U.S. Cotton Outlook
This months 2001/02 U.S. projections include higher beginning stocks and lower domestic mill use, resulting in ending stocks of 6.6 million bales, 300,000 bales above last month. Projected production is unchanged at 18.8 million bales. Domestic mill use is reduced 200,000 bales to 8.8 million, as recent mill use rates and additional mill closings have resulted in diminished expectations. The export projection is unchanged at 9.0 million bales.
For 2000/01, U.S. ending stocks are raised 100,000 bales this month as a reduction in mill use is partially offset by an increase in exports. Both of these changes reflect recent activity levels.
The 1999/2000 season is unchanged.
World Cotton Outlook
World 2001/02 estimates reflect higher beginning stocks, larger production, and slightly lower consumption relative to last month. World production is projected higher based on indications of favorable planting progress for the season to date. World consumption is reduced marginally due to a decrease for the United States. With these changes, ending stocks are now projected at 38.4 million bales, up 3 percent from last month.
This month's 2000/01 estimates reflect lower imports and slightly lower consumption and exports. Beginning stocks, production, and ending stocks are increased. Despite a decrease in the production estimate for India of 400,000 bales, production rose by over 700,000 bales due to increases in China and Pakistan (300,000 each) and in Greece, Nigeria, Australia, and Uzbekistan (100-150,000 each). Decreases in consumption in Malaysia, Russia, Germany, Turkey, and the United States are largely offset by increases in Pakistan, India, Hong Kong, Sri Lanka, Thailand, and Colombia. The ending stocks estimate is up by nearly 550,000 bales.

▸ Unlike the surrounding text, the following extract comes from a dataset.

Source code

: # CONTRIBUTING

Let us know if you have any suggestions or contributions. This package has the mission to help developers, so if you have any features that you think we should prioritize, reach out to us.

For 1999/2000 and prior years, adjustments were made to several countries data to reflect new information from FAS overseas posts, as well as updated trade information. Changes in historical production for Australia reflect data from the Raw Cotton Marketing Advisory Committee.
Cotlook A Index: The A-Index, a principal measure of international cotton prices, is an average of the five lowest quotes of cotton for delivery to Northern European ports. During May, quotes from Syria, Uzbekistan, African Franc Zone, Greece, and Paraguay were included in the index. The index averaged 49.83 cents per pound during the period, a 1.33-cent decrease from Aprils 51.16 cents per pound average. The Paraguayan quote was the lowest in the index during the four-week period, averaging 49.25 cents per pound.
Futures Prices: Nearby July 2001 futures prices in May averaged 44.22 cents per pound, down 2.89 cents per pound in April. The October 2001 contract averaged 46.97 cents per pound, a decrease of 2.67 cents from the previous month.
U.S. COTTON HIGHLIGHTS
Cotton Consumption: The seasonally adjusted daily rate of U.S. cotton consumption in April was 31,966 (480-lb.) bales, compared with Marchs level of 33,387. A total of 659,942 bales were consumed during the four weeks in April, compared with 867,539 in the five weeks of March. The seasonally adjusted annualized consumption rate for the month of April was 8.34 million bales, down from March's 8.7 million.
Domestic mills: Domestic mills purchased a very light volume of 2001-crop cotton for September 2001 through March 2002 delivery. Mill purchases of new crop lagged behind normal levels usually seen this time of the year. Some mills delayed new crop purchases due to uncertain production schedules. Mills continued to delay shipments of current crop cotton for July through October delivery. Interest for ring-spun yarn was good, while interest in open-end yarn was light. Demand for fine count yarns was moderate to good and demand for coarse count yarns was light. Sales of domestic denim, greige cloth, upholstery and industrial fabric were light to moderate; mills sales of specialty yarn and sales yarn were very light. Most mills operated a five to six day workweek. Many plants closed for Memorial day.
Cotton Stocks: U.S. cotton stocks on hand in consuming establishments at the end of April were 481,044 bales (480-lb), up from 480,602 in March. Stocks held in public storage and compresses in April totaled 8.2 million bales, down from 9.3 million in March. Active spindles in April totaled 3.6 million, of which 1.98 million were dedicated to 100 percent cotton, compared with 4.4 million for the same time last year, with 2.4 million dedicated to 100 percent cotton. Cotton's share on the cotton spindle system was 78.4 percent.
U.S. cotton exports in March 2001 totaled 720,000 (480-lb.) bales, 106,000 bales above February 2001 exports of 614,000 and 258,000 bales below March 2000 exports of 978,000 bales, according to the U.S. Bureau of the Census. The leading markets in March were Mexico, Indonesia, Taiwan, Korea, Turkey and Hong Kong.
U.S. cotton imports in March were 1,000 bales after no imports were reported in February. Imports for the same month last year were 2,600 bales.